» WORK INSTRUCTIONS
Only lines holding the word "Right" are wanted from the records; copy all of them.

» RECORDS TO PROCESS
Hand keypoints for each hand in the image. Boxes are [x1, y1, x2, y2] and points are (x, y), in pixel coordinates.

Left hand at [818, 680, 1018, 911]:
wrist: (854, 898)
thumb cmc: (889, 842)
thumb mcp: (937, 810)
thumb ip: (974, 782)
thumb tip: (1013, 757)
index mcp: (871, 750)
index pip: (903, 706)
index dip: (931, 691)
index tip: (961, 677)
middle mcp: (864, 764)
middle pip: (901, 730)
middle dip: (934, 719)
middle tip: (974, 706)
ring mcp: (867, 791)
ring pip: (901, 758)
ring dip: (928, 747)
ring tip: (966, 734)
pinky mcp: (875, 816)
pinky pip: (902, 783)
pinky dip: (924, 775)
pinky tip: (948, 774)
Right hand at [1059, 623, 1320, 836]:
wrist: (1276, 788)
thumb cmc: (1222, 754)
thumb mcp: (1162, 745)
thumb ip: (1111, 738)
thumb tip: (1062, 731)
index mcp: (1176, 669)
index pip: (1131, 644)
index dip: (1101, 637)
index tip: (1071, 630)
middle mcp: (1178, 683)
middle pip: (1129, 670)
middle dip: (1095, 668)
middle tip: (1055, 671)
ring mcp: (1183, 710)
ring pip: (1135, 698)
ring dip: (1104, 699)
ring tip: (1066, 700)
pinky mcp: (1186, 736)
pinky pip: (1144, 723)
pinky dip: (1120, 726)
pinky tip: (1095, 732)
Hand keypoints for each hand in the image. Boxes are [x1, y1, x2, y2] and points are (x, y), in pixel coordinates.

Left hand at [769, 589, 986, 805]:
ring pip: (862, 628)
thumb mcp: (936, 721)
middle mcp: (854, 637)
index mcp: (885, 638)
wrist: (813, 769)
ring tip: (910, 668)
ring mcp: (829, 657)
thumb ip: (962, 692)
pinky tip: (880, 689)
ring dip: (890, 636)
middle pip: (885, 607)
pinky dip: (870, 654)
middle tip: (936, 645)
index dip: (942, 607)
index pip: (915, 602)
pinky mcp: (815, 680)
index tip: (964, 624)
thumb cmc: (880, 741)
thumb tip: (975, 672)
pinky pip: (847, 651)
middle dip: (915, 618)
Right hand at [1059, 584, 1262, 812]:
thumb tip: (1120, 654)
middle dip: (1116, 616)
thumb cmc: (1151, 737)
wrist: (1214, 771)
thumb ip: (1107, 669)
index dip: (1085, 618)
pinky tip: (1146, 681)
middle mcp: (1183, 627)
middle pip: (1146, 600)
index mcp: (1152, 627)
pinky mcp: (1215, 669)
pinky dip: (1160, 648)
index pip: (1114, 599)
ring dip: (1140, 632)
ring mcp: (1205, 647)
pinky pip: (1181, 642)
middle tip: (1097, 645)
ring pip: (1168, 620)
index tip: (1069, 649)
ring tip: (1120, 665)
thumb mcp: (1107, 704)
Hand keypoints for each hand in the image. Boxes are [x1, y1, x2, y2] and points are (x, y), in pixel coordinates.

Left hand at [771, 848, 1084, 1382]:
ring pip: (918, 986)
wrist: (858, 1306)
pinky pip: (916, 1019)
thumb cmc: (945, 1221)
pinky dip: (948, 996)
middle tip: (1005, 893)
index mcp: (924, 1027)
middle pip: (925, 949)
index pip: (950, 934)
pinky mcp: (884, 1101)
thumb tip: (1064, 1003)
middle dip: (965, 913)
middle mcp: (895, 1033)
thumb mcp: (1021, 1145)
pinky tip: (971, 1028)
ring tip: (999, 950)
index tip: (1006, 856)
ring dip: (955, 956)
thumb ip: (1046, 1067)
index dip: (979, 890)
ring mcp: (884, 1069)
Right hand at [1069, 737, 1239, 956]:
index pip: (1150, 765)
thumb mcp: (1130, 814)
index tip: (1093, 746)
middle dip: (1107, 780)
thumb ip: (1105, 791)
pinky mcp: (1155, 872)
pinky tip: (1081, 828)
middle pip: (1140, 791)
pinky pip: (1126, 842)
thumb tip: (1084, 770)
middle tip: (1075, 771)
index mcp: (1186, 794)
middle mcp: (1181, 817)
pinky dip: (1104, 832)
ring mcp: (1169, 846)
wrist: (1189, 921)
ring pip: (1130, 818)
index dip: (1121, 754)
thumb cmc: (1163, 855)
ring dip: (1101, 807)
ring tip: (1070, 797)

» RESULT
Right hand at [1059, 623, 1320, 836]:
Right hand at [1059, 584, 1262, 812]:
Right hand at [1069, 737, 1239, 956]:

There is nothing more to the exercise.